In the second case, the homeowner is not experienced enough in the residential construction or project management to manage a cost-plus project. The entire contract relationship rests on the homeowner’s trust that the contractor is going to manage the work on their behalf. But rarely has the contractor explicitly priced the work of project management into the cost-plus contract. Because, in this contractual arrangement, the risk is on the homeowner, not the contractor. Technically, the contractor does not have a vested interest in managing the project.

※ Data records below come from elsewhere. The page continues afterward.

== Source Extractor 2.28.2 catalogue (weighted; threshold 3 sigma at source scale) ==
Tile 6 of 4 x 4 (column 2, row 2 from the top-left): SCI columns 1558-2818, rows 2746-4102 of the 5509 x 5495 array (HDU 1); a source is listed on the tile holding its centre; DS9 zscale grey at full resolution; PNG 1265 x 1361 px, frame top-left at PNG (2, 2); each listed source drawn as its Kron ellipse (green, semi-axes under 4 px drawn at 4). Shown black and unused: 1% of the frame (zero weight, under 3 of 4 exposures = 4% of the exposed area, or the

In fact, the contractor has a vested interest in not investing time and energy into project management.
At the heart of this situation is the question, “Who is managing the project and who is going to pay for it?” This question leads to additional questions, “What practice standards and frameworks rationalize the project management-related work?” and “What actually work is being done to manage the project?”.
At present, the way the industry is set up, both cases work against the interests of the homeowner. At the same time, according to the CMHC, the homeowner is responsible for managing either of these scenarios in their own interests. What the CMHC does not address is that homeowners are utterly unprepared to manage these relationships and the real project work that needs to be carried out. What the entire industry fails to grasp is that the cost of residential construction, governed by increased labor and materials costs, as well as more stringent building codes goes far beyond a $10,000 deck or a $100,000 new home. Any residential construction project represents a significant outlay of funds and inconvenience to the homeowner.
The argument that residential construction does not need professional project management and rigorous schedule and cost oversight is not supported by the reality of impact of risk to homeowners of unsuccessful residential projects. It is time to change these assumptions. No homeowner should be reduced to tears when they receive the invoice to pay their contractor. And no contractor should have to endure the stress and anxiety of knowing this is going to happen.